[Saved data entries]:
-=-=-

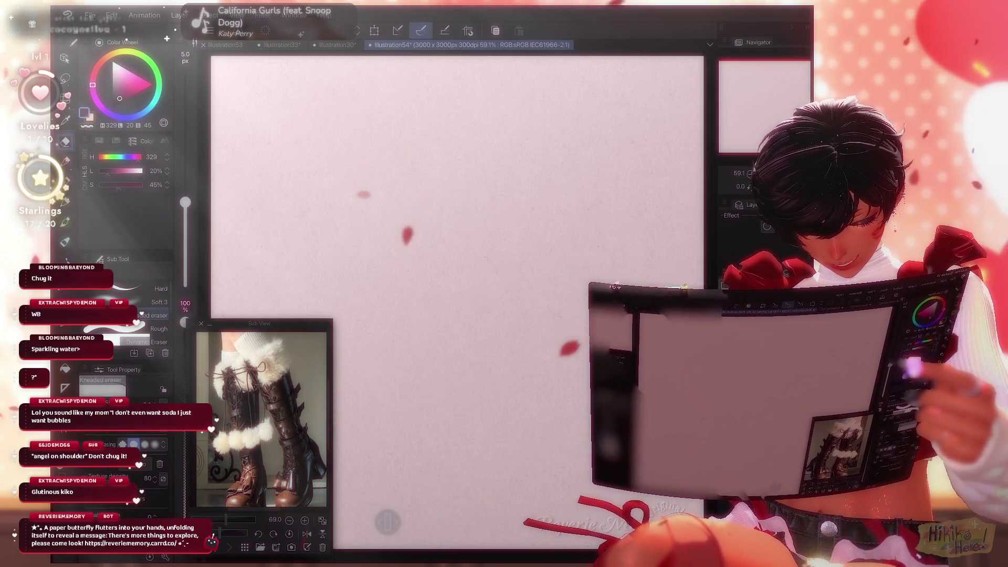
# Fit the blank canvas in the window, undo the stray stroke, and select the Analog Soft brush
pyautogui.press('p')
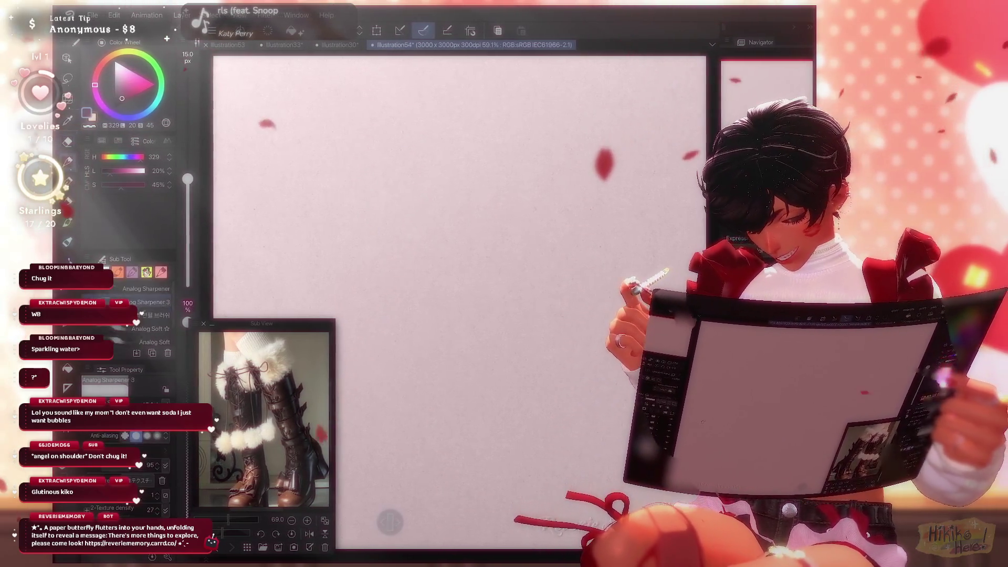
pyautogui.press('ctrl+minus')
pyautogui.press('ctrl+0')
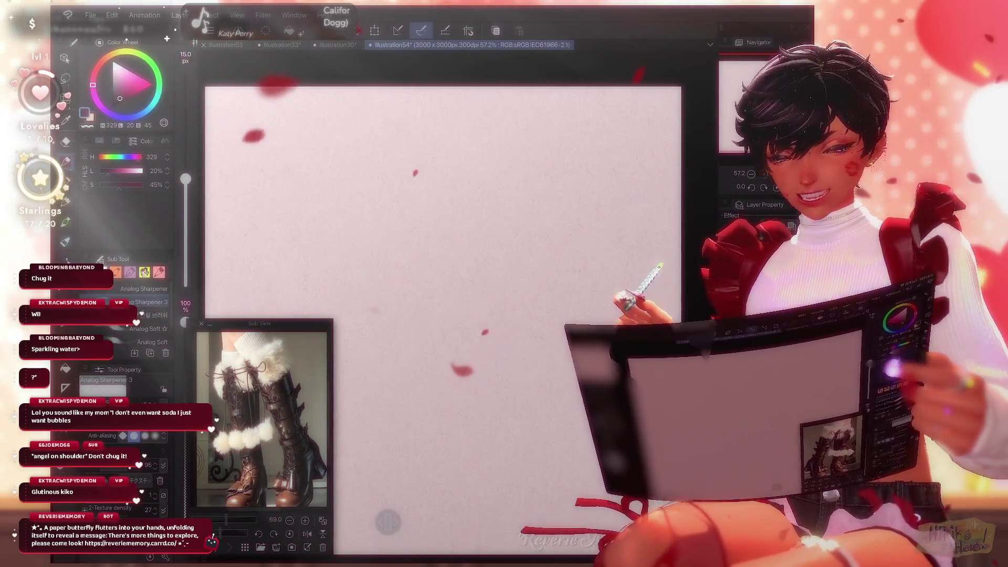
pyautogui.press('ctrl+z')
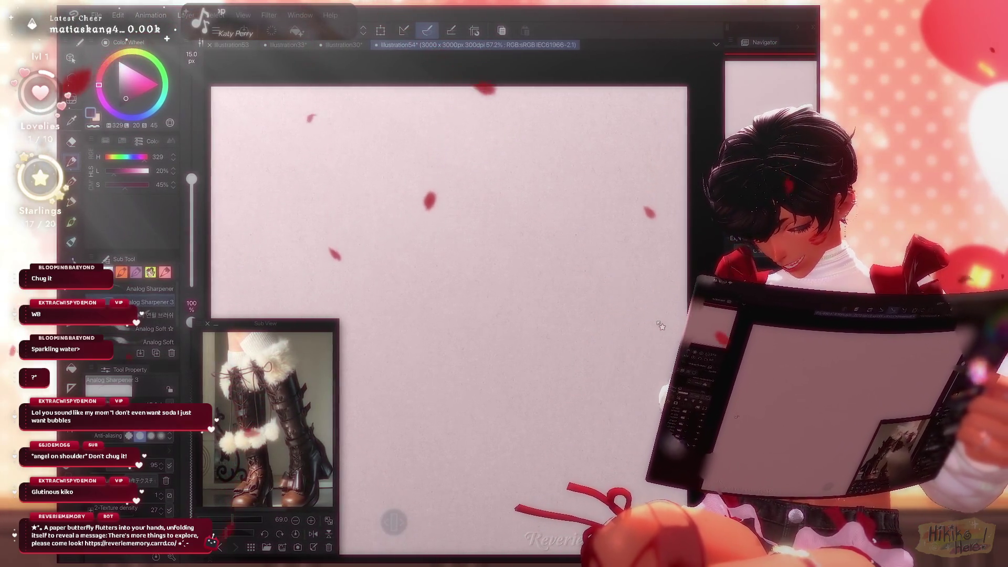
pyautogui.press('period')
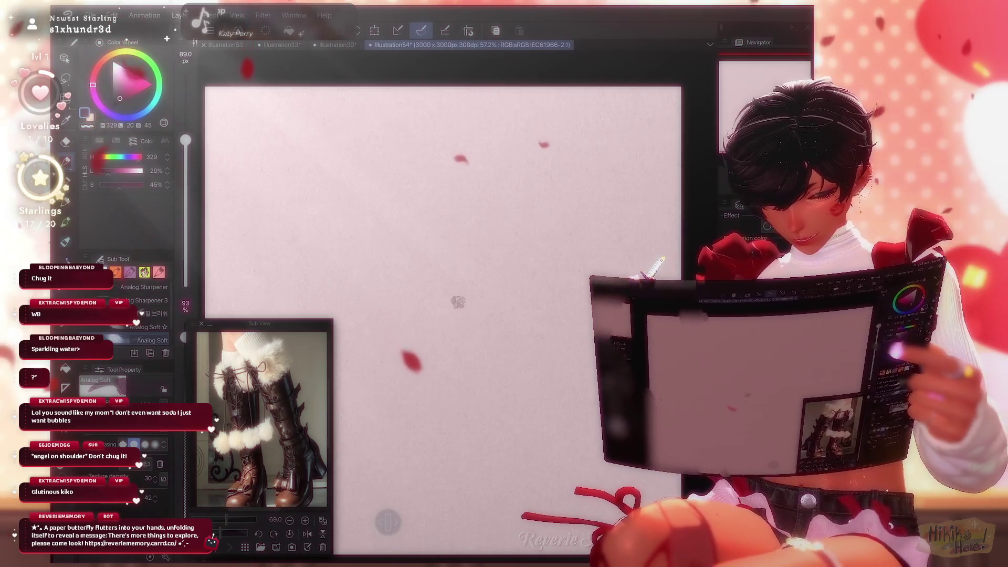
# Sketch a trial pink head circle with a curved vertical centre line
pyautogui.moveTo(444, 134)
pyautogui.mouseDown()
pyautogui.moveTo(462, 236)
pyautogui.moveTo(446, 139)
pyautogui.mouseUp()
pyautogui.press('ctrl+z')
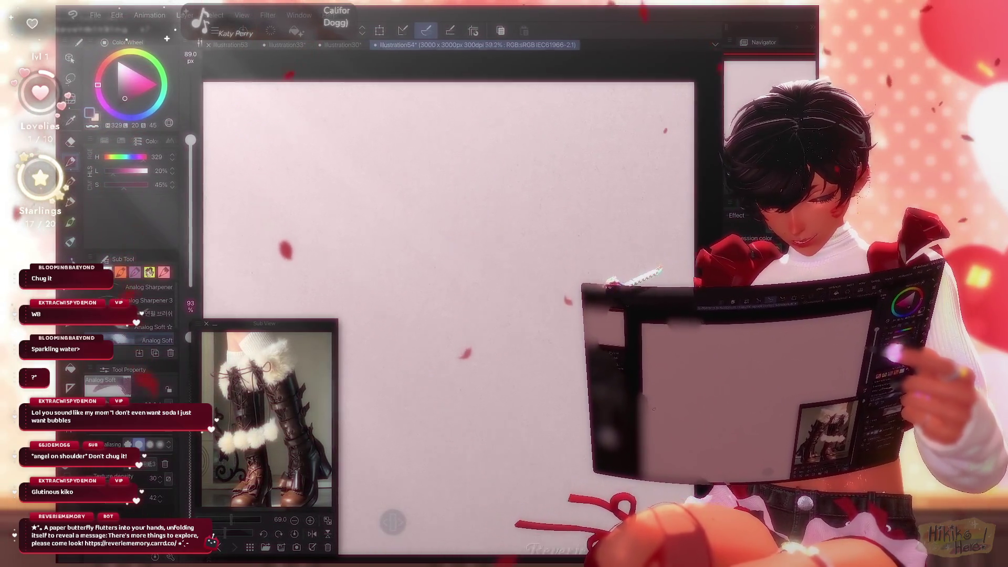
pyautogui.scroll(3, 448, 294)
pyautogui.moveTo(446, 98)
pyautogui.mouseDown()
pyautogui.moveTo(407, 110)
pyautogui.moveTo(520, 210)
pyautogui.moveTo(489, 218)
pyautogui.mouseUp()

-=-=-

[Task brief]:
Working through the records above, copy each line in which "press" is found.

[Solution to the problem]:
pyautogui.press('p')
pyautogui.press('ctrl+minus')
pyautogui.press('ctrl+0')
pyautogui.press('ctrl+z')
pyautogui.press('period')
pyautogui.press('ctrl+z')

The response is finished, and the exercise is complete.